Routine Blood Biomarkers Reveal a Preclinical Continuum of Multiple Myeloma Risk

TL;DR

This study identifies blood biomarkers that can predict multiple myeloma risk years before diagnosis, enabling early risk stratification using routine clinical tests.

Contribution

It demonstrates that routinely measured blood analytes can reveal a preclinical continuum of MM risk and improve early detection models.

Findings

Blood biomarkers like total protein and albumin are strongly associated with future MM risk.

Preclinical deviations in blood markers emerge over a decade before diagnosis.

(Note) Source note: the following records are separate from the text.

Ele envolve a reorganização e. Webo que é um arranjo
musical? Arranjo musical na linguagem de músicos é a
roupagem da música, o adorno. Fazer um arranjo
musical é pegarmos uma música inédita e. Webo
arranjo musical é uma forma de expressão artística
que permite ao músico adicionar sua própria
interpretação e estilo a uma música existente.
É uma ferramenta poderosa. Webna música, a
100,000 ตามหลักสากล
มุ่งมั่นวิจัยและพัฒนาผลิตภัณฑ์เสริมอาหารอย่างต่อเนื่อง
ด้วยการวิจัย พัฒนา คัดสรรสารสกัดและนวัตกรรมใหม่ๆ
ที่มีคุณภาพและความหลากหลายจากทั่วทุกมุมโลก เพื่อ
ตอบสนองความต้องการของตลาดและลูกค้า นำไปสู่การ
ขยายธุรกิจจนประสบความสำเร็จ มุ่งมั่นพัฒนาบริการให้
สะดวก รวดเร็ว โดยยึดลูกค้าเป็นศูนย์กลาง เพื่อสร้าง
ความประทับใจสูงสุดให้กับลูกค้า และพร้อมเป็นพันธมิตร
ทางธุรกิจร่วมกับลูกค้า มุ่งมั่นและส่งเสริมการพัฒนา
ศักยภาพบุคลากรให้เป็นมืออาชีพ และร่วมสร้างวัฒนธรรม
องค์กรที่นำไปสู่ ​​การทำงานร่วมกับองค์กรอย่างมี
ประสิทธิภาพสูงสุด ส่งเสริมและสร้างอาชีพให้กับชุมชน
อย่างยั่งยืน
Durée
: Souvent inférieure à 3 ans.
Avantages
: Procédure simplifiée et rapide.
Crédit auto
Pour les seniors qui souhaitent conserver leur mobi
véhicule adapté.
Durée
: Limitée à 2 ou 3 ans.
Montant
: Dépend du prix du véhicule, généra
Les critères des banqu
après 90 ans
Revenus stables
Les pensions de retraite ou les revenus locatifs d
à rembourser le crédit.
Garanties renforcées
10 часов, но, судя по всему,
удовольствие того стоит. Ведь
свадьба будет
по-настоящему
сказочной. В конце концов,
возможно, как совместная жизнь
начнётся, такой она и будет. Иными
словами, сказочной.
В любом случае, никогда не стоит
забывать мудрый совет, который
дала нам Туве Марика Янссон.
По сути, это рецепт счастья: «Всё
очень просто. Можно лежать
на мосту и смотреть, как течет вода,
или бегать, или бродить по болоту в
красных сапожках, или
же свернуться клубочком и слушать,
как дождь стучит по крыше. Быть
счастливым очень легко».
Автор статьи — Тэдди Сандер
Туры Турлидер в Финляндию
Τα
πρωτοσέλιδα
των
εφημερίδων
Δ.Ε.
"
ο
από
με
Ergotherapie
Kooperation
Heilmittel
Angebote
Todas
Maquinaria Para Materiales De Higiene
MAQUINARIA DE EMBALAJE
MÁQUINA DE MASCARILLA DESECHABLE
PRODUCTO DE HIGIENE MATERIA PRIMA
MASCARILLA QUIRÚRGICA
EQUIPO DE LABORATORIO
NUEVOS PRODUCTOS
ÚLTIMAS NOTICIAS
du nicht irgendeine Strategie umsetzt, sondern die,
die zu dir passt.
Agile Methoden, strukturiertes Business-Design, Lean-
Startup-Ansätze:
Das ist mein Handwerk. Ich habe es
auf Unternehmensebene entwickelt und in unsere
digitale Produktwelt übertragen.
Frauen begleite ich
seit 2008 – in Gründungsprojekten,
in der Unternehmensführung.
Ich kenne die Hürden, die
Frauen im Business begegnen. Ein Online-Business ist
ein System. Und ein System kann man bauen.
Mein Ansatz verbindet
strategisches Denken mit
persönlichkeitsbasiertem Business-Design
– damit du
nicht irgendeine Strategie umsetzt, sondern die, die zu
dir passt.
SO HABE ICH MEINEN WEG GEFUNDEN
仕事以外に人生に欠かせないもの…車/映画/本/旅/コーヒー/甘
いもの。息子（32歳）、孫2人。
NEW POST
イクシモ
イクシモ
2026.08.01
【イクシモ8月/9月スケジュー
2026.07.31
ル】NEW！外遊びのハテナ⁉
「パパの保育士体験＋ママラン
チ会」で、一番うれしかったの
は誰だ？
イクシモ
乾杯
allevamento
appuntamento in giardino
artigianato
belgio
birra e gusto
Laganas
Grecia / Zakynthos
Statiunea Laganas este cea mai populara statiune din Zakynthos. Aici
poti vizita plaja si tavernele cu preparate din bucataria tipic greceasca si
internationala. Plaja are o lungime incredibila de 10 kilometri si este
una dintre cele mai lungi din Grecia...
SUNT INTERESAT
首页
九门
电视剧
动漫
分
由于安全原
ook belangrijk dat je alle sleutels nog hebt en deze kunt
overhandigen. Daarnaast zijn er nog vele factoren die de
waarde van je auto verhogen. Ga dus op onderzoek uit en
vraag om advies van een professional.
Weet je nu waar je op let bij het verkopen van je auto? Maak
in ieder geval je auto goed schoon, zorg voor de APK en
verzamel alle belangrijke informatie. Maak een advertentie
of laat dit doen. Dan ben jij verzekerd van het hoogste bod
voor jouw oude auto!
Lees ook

Incorporating biomarkers improves 10-year MM risk prediction accuracy.

Abstract

Multiple myeloma (MM) is preceded by a long preclinical phase spanning decades, yet scalable, non-specialist tools to identify individuals at elevated risk before end-organ damage are lacking. In a prospective analysis of 299,035 cancer-free UK Biobank participants followed for a median of 12.4 years, during which 768 developed incident MM, we conducted a biomarker-wide association scan across 61 routinely measured blood analytes spanning hematological, protein metabolism, renal, and immune categories. Markers of protein dysregulation-elevated total protein, depressed albumin, and a low albumin-to-globulin (A/G) ratio-showed the strongest preclinical associations (hazard ratios 0.61-1.54 per SD), consistent with progressive monoclonal immunoglobulin accumulation and suppression of normal polyclonal synthesis years before diagnosis. These signals were accompanied by indicators of erythropoietic suppression, morphological red cell dysregulation, and a shift toward lower neutrophil and higher lymphocyte fractions, reflecting coordinated perturbations across hematopoietic and immune compartments. Longitudinal trajectory analyses showed that these multi-system deviations emerge more than a decade before diagnosis and intensify as clinical onset approaches. Dose-response modelling revealed pronounced nonlinear associations for protein and erythrocytic markers, with risk concentrated among individuals with extreme values. Incorporating significant biomarkers into a clinical risk model improved 10-year MM discrimination from a C-index of 0.684 to 0.744, with the high-risk decile accumulating 0.79% cumulative incidence versus 0.47% under the clinical model alone. These findings provide a practical framework for biomarker-guided MM risk stratification and targeted surveillance using routinely available clinical tests.